第十話

「れおん」

「……」

「れおん」

「……」


 マリーはレイラから一瞬遅れて気がつき、何度もレオンの名前を呼ぶが、彼はまるで聞こえていないかのように全く反応しない。


 僕が……、僕がまもるんだ……。僕が……!


 レオンの意識はもはや現在にはなく、ただ見ている事しか出来なかった、あのときの『セイバー1』のコクピット内にいた。


 わたしでは、どうにもできないな……。


 その景色をのぞき見ると共に、レオンが内に押さえ込んでいる、激しく渦を巻く感情をマリーは感じ取った。


 それは、理不尽さへの怒りと嘆きと悲しみと、


 終わらせない…… 終わらせるもんか……。


 妹の運命を最悪の終わりへと導いてしまった、自分の選択への強い後悔だった。


 激しくきしんで悲鳴を上げる、レオンの心を救おうとマリーは思案する。


 確実な方法である、ヘルメットの通信機の電源スイッチを入れるには、駆動中は外れないようになっているシートベルトのせいで明らかに手が届かない。


 マリーが拒絶すれば『フレイム』は止まるが、当然、自分もレオンも最悪死ぬため、それは選択肢の1つですらない。


 これが、はっぽうふさがり、か。


 完全にお手上げとなったマリーの頭に、ある方法が、誰かが助言してくれたかの様に思い浮かんだ。


 普段から眠たげなその目を見開いたマリーは、


「落ち着いて下さい兄様。

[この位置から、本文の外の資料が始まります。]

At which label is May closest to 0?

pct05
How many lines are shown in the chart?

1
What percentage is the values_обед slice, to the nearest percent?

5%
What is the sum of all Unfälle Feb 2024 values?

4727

私はここにおります」


 レオンの過去の記憶をのぞいたときに聞いた、セレナの声を真似まねてそう言った。


「――ッ」


 ビクリ、と大きく震え、息を呑んだレオンは、意識が過去から現在に戻ってきた。


「れおん。つうしんきれてるぞ。いいのか?」


 マリーは1つ息を吐いて、完全にいつも通りの様子でレオンに訊ねた。


「へっ? ……ああ、いつの間に」


 わずかに動きが鈍ったのを見て、『シュヴェールト』は剣で突きを繰り出し、それをバックフリップで避けながら、耳の上辺りにある通信機のスイッチを押した。


「レオン!」


 その数秒後に、レイラから慌ただしい様子で通信が入った。


「どうしたんだい? そんなに慌てて」


 レイラが大声を出すことはあまりないので、レオンは目をパチクリしながらそう訊く。


「ああ、良かった……」


 レオンがいつもの様子で話すので、レイラは胸をなで下ろして大きく息を吐く。


 その反応で、自分が冷静さを失っていた事に気がついて、


「すまないレイラ。心配かけたね」


 もう大丈夫だ、と言って通信を終えると、横向き走りしつつ相手の足元へ砲撃を加える。

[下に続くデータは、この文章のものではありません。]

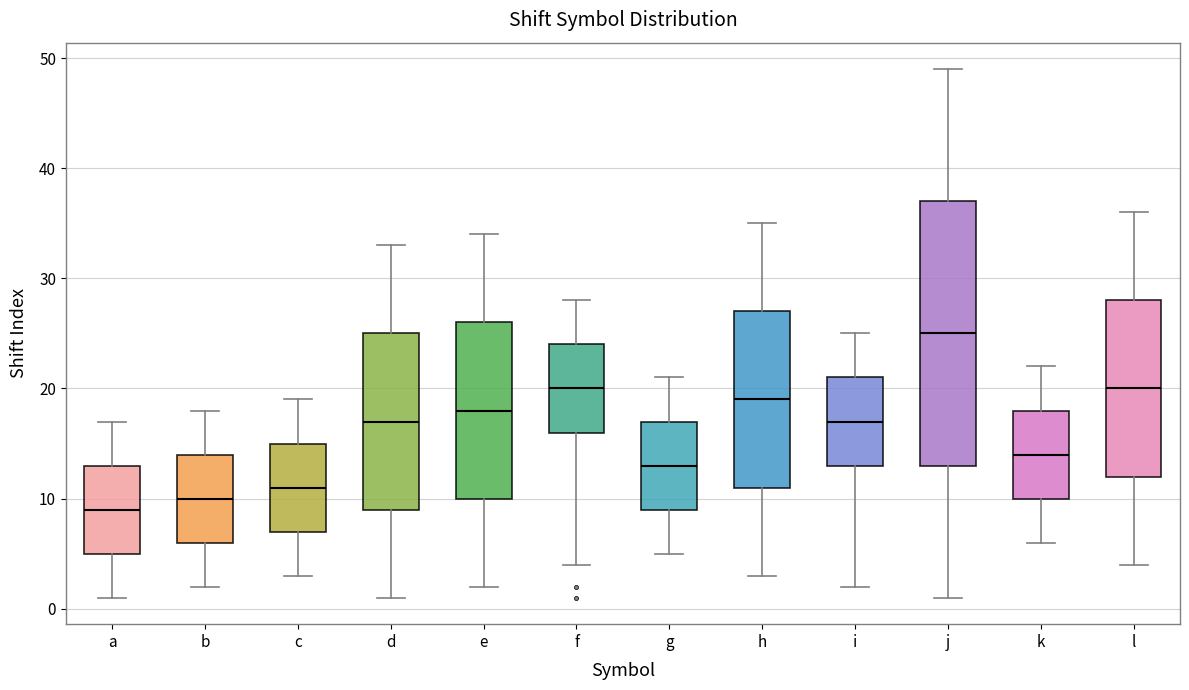

Reading left to right, transcribe this box plot: for each box, give where its median line is, the range the box spans, and where its two whiskers end, as read against the y-axis. The values are not printed on the chart, so give them approximately, as read against the axis.

a: median 9, box 5 to 13, whiskers 1 to 17
b: median 10, box 6 to 14, whiskers 2 to 18
c: median 11, box 7 to 15, whiskers 3 to 19
d: median 17, box 9 to 25, whiskers 1 to 33
e: median 18, box 10 to 26, whiskers 2 to 34
f: median 20, box 16 to 24, whiskers 4 to 28
g: median 13, box 9 to 17, whiskers 5 to 21
h: median 19, box 11 to 27, whiskers 3 to 35
i: median 17, box 13 to 21, whiskers 2 to 25
j: median 25, box 13 to 37, whiskers 1 to 49
k: median 14, box 10 to 18, whiskers 6 to 22
l: median 20, box 12 to 28, whiskers 4 to 36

 今度は狙って攻撃を外すようになり、動きの無駄と相手のコクピットへの危険が無くなった。


 相手からの砲撃をバックステップで躱した『フレイム』は、河に架かるやや小さめの橋を踏み抜いて、少し左脚がガクッとなりすきが出来た。


 それはレオンの演技なのだが、『シュヴェールト』のパイロットは、これ幸いとばかりに下段に剣を構えて、『フレイム』へと斬りかかる。


 『フレイム』は武器をブレードモードに切り替え中段に構えると、その左下からの斬撃を受ける。

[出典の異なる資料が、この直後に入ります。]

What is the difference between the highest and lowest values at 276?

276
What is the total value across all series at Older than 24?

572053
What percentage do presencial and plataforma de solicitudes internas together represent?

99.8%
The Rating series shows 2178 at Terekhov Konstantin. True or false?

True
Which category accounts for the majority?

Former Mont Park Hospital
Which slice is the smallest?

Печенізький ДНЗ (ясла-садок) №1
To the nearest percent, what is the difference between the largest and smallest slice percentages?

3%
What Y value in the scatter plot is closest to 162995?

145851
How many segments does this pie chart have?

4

 その後、勢いを利用して2歩ほど下がり、わずかに鈍い動きで右袈裟けさに斬りかかり、『シュヴェールト』に受けさせた。


 お互いに半歩ずつ下がってから、同時に斬り込んでつばぜり合いになる。


 再び距離が空いて、相手の出方の探り合いになったところで、三国連合側に『帝国』軍司令室から、救出部隊が『共和国』の前線基地で人質を発見したとの知らせが入った。


 その他に、『共和国』軍の『レプリカ』部隊の一部が反旗を翻したことにより、『帝国』側の反転攻勢が始まった事も知らされた。


「よし。あともうひと踏ん張りだよ、君たちっ」


 オリビエは届かない相手に向けてそう言いつつ、23回目の前方投げを『デーモン』にらわせた。


 平時の彼女は、『レプリカ』パイロットの新人教育をしているのだが、とにかく楽しそうにスパルタ教育をするせいで、違う意味で非常に恐れられている。


「もう勘弁してくれ……」


 あまりの容赦のなさに、『デーモン』のパイロットは涙目になっていた。


 それから2時間後。


 3人の奮闘によって、完全に思惑通りの陽動となり、救出部隊は無事に作戦を成功させ、全員の身の安全を確保した、という知らせが入った。


 その前線基地の指揮所を制圧した部隊の部隊長は、パイロット達に向けて、もう戦う必要が無くなった事を知らせた。


 彼らはそれを聞くやいなや、全員ほぼ同時に白旗信号を出した。